What is our methodology? What are our data sources?
How we work in 5 simple steps:
I. Collect data
We collect data from hundreds of sources mainly Job boards, social networks, public salary surveys, and company sites publishing salaries. We record a number of attributes such as job title, years of experience, seniority level, job descriptions, number of jobs posted, number of professionals available, and compensation packages being offered for hundreds of job profiles. To give you some examples of data sources we use:
Job boards: Indeed, Monster
Salary sites: Buffer, Levels.fyi
Surveys: Ask A Manager Survey, Recruiter Salaries
Social networks: Linkedin, Xing
II. Deduplicate and normalize data
The dataset is first processed by removing duplicates followed by normalization so that it can be modelled.

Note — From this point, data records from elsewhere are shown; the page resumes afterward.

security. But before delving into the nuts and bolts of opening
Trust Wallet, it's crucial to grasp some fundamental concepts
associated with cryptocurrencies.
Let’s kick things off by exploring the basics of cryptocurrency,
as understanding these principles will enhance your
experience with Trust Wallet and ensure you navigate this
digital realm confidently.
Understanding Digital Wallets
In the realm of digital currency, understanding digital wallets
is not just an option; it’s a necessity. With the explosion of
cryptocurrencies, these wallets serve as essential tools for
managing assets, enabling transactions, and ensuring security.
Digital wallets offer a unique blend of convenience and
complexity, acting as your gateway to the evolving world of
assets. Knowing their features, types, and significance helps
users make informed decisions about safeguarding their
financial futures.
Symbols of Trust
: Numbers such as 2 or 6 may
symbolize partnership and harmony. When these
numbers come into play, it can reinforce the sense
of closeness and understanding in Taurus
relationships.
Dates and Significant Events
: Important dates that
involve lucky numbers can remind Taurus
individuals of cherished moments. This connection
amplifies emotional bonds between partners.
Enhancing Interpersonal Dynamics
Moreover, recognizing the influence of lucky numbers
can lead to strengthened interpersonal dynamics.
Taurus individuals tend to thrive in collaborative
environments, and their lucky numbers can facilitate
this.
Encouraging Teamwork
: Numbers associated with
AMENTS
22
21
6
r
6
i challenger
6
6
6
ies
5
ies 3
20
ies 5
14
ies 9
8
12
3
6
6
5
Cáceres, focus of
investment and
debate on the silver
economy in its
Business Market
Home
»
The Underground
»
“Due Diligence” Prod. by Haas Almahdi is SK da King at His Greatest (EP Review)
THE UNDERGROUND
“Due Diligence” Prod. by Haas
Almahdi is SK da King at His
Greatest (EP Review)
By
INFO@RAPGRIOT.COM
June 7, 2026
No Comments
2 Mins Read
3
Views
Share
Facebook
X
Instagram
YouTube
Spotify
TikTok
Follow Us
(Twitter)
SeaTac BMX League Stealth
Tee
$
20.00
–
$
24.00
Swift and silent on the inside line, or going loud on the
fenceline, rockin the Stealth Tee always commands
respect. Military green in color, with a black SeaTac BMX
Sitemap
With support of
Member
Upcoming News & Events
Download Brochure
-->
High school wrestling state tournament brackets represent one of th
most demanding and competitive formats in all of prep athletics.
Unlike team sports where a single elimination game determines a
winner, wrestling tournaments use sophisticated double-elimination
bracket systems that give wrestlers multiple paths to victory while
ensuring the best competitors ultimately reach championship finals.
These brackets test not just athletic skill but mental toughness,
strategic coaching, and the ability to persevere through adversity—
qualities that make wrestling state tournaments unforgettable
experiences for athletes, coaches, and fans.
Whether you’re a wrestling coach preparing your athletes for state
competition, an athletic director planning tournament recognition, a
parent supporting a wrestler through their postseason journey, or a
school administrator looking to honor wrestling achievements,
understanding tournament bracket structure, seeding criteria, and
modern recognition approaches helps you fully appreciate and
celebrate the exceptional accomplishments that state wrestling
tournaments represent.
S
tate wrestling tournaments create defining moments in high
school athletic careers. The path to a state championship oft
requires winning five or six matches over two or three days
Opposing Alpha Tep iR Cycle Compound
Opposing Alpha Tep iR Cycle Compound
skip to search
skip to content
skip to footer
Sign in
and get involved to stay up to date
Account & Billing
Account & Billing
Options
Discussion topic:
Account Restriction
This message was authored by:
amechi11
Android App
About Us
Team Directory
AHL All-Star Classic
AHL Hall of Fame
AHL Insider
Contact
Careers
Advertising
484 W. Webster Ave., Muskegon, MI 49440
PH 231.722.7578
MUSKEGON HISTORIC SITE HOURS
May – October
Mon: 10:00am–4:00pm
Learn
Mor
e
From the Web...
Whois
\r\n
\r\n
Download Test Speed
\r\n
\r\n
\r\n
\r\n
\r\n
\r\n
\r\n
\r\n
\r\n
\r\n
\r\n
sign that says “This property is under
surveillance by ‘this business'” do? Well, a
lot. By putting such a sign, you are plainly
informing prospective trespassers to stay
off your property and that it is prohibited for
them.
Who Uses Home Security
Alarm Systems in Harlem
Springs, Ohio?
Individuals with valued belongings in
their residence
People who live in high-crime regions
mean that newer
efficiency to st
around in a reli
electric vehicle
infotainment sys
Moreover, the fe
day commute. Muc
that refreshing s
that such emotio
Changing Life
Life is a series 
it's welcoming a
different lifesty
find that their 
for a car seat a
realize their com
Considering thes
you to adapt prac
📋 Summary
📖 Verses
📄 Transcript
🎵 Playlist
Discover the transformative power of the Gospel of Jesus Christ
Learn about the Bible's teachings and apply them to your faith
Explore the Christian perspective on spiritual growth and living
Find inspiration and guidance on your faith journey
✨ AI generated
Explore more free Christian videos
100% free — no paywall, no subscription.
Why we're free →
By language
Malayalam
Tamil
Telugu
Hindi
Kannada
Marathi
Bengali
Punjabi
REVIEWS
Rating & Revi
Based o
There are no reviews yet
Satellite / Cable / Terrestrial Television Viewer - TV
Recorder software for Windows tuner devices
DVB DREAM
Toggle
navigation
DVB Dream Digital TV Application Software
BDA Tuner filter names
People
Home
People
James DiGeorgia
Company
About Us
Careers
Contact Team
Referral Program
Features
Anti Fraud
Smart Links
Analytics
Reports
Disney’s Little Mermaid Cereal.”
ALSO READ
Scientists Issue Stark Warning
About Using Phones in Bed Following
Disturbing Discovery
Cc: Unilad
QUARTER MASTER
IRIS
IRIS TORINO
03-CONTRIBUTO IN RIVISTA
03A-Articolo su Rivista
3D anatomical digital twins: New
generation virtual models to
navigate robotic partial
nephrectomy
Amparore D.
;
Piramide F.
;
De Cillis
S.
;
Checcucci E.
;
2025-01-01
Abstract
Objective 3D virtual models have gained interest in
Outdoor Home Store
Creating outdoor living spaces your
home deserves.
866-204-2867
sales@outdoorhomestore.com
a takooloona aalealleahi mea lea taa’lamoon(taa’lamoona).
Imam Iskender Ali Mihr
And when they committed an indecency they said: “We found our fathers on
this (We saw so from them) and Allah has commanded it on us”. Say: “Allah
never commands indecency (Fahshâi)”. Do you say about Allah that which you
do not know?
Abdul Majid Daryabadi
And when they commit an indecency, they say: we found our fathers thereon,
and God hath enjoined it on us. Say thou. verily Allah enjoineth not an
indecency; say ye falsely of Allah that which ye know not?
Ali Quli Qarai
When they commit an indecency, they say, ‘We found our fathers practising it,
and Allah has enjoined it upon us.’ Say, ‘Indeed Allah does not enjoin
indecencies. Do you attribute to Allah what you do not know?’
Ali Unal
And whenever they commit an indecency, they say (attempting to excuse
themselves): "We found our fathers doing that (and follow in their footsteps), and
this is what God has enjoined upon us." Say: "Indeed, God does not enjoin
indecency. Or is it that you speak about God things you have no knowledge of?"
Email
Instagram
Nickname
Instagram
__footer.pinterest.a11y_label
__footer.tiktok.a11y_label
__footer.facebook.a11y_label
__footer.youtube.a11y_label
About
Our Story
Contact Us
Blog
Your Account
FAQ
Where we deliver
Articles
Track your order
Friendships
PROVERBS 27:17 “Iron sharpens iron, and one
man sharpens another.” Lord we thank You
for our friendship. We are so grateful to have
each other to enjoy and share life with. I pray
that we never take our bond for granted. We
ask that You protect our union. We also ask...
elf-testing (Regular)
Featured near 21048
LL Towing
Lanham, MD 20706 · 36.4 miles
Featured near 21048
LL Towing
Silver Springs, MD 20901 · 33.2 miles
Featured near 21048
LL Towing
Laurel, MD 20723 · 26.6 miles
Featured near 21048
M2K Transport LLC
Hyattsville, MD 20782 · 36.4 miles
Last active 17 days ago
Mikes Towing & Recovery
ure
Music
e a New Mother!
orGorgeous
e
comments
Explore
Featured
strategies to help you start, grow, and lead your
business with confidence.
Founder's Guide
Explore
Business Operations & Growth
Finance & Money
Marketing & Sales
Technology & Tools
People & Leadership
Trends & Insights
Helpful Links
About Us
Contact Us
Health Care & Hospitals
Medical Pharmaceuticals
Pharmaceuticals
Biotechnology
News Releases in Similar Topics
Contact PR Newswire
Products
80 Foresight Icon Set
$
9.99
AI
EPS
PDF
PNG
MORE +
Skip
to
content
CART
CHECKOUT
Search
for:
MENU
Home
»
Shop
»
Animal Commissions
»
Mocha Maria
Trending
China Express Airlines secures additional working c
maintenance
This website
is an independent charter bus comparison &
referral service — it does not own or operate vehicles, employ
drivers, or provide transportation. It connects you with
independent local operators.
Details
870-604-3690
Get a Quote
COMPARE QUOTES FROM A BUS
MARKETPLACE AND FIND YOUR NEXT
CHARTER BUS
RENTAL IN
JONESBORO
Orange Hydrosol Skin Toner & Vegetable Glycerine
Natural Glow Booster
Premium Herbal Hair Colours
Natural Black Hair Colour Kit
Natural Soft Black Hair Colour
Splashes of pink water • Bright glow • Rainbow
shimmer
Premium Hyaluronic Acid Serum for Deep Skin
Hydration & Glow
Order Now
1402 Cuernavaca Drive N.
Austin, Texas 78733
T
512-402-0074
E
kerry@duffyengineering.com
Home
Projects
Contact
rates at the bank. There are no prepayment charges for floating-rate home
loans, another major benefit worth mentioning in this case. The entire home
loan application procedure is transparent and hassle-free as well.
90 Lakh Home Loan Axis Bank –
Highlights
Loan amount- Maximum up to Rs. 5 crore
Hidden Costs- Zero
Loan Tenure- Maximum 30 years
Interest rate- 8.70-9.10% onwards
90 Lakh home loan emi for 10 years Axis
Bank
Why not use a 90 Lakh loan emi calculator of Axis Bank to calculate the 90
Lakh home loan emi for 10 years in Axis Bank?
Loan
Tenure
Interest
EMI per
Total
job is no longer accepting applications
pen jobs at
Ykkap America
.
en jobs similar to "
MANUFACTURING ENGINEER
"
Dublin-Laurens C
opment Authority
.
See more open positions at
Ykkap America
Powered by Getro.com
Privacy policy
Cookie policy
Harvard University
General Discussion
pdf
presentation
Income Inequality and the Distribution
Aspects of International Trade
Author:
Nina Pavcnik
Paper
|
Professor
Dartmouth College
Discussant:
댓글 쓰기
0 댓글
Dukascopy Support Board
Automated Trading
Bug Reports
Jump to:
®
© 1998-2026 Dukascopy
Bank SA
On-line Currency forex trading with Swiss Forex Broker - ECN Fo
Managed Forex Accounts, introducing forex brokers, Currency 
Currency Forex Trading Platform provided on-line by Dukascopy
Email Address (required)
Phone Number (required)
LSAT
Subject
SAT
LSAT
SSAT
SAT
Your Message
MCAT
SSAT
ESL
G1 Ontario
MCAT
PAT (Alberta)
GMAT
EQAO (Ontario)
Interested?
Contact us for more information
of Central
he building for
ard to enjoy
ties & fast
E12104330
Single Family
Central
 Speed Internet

III. Split dataset for training & testing
This dataset is then split into training and testing sets. The testing sets are used for validating various models we experiment with, while training sets are used by the system to learn and improve from experience.
IV. Create decision tree models
We use regression models to map relations between cities, countries, roles, and seniority levels. This enables us to predict accurate salaries even with small sample size. We validate the various models to ensure accuracy greater than 85%.
V. Predict salaries
Once the models are validated the system makes salary predictions. Finally, these salaries are published on the platform.